— Required work —
Search term "список": copy each line of the records that contains it.

— Dataset records —
# # #

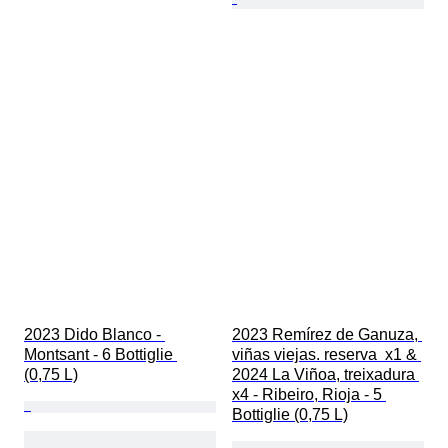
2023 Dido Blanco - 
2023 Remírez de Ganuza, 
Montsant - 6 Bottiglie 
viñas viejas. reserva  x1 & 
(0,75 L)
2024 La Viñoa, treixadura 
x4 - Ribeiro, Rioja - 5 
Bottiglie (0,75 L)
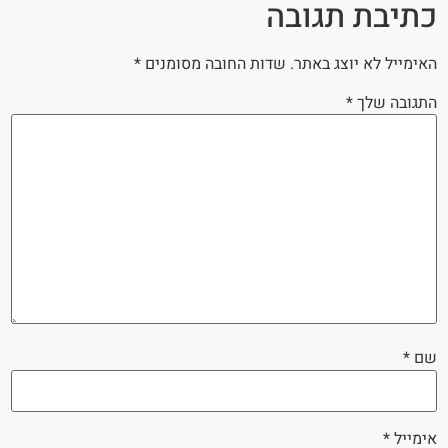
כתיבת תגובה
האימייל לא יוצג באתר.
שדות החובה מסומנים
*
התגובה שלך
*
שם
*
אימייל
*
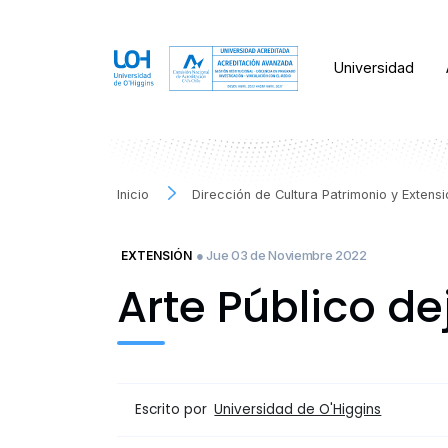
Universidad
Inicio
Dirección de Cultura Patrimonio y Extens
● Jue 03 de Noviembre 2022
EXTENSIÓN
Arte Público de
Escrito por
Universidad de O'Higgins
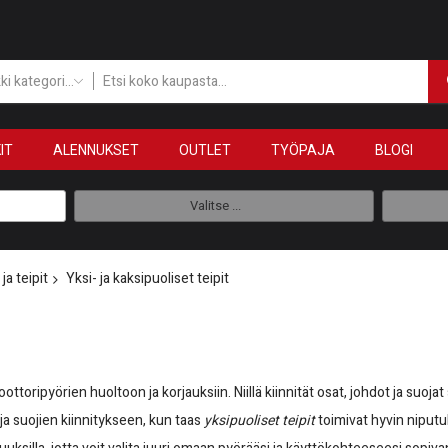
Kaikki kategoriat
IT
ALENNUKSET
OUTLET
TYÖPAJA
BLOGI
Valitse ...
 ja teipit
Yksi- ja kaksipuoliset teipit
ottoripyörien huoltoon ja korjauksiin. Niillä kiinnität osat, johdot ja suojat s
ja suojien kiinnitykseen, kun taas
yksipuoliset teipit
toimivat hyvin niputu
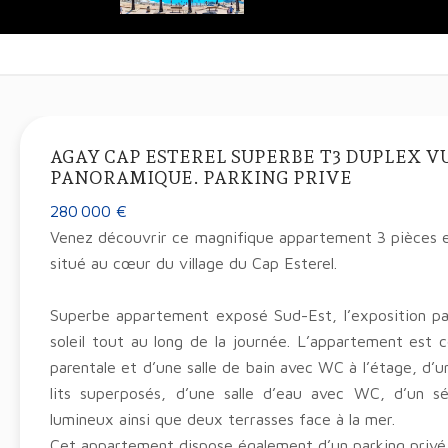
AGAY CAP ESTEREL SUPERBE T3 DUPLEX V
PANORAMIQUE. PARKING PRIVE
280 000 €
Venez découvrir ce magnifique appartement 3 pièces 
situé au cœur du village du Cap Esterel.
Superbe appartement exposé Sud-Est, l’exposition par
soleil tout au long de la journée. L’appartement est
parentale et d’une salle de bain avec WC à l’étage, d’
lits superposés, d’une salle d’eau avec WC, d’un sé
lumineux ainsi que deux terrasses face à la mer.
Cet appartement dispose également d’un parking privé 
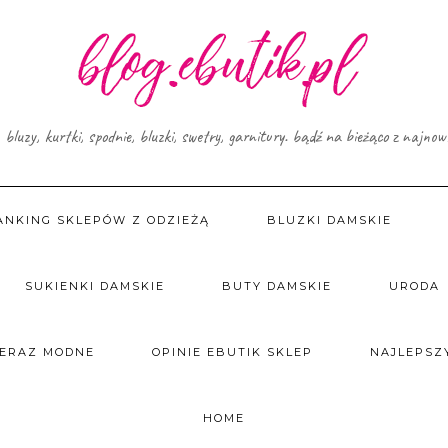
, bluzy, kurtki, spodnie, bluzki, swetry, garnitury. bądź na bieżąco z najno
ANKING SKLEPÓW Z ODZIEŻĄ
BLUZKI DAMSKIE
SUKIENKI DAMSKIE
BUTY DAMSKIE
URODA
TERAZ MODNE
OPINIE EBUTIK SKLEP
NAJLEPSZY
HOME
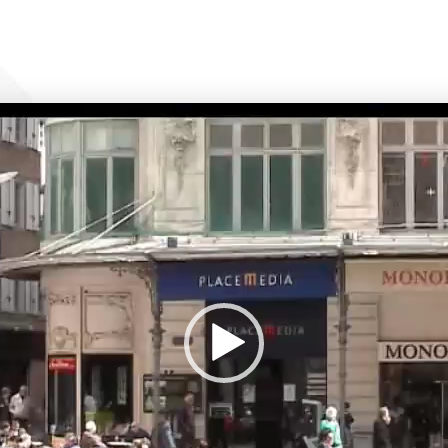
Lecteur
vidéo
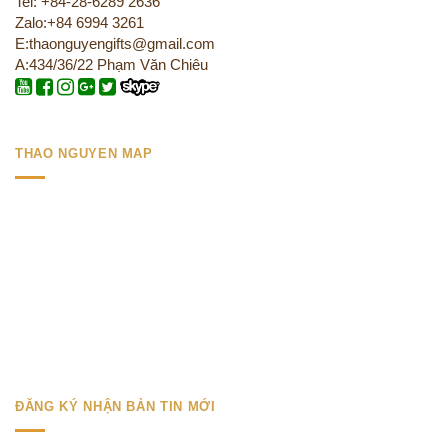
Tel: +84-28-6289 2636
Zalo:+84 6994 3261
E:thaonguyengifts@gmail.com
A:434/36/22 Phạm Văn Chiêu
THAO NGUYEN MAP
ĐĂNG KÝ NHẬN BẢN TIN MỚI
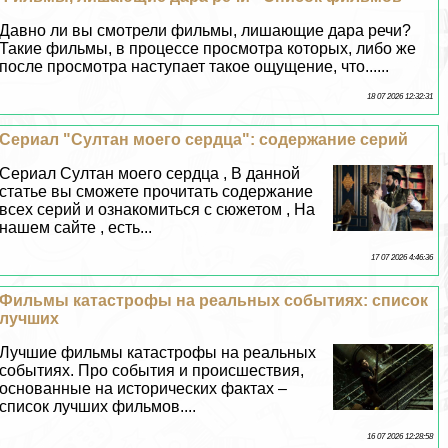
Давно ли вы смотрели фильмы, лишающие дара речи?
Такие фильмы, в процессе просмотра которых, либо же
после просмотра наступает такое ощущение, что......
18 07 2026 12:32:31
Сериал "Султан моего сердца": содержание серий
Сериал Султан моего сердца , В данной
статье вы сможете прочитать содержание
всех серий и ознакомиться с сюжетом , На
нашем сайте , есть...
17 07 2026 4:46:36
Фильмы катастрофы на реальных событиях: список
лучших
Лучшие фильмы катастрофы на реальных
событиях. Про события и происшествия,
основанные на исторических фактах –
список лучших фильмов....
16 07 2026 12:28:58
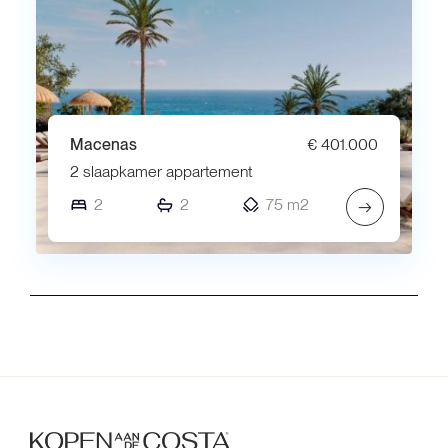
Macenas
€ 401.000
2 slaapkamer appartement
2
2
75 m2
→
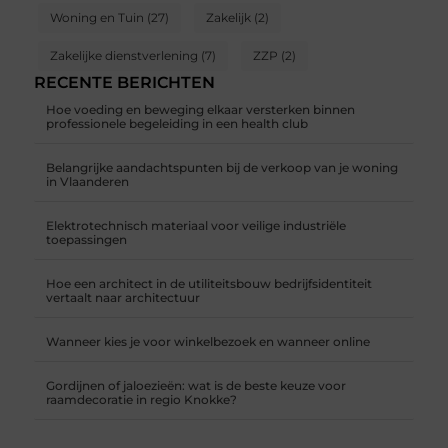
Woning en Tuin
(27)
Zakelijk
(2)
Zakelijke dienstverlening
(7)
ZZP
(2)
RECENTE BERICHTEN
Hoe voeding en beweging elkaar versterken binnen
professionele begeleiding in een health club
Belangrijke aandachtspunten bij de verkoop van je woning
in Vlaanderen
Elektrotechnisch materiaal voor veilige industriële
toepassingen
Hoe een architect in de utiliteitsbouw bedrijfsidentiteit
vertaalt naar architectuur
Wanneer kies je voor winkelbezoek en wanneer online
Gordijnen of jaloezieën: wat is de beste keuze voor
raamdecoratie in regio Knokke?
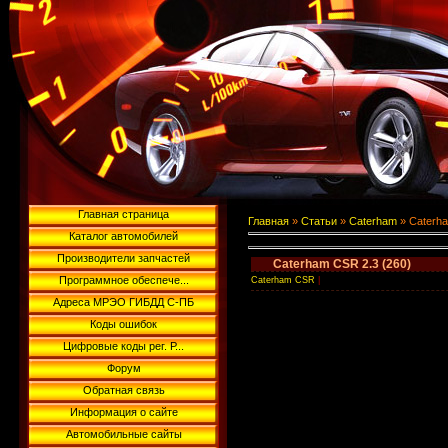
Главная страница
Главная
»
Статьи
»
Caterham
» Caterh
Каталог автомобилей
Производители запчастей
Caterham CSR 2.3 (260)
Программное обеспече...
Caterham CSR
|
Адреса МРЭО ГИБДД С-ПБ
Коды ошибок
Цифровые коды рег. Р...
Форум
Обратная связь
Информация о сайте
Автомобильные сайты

# # #

— Answer space —
Фильмы катастрофы на реальных событиях: список
список лучших фильмов....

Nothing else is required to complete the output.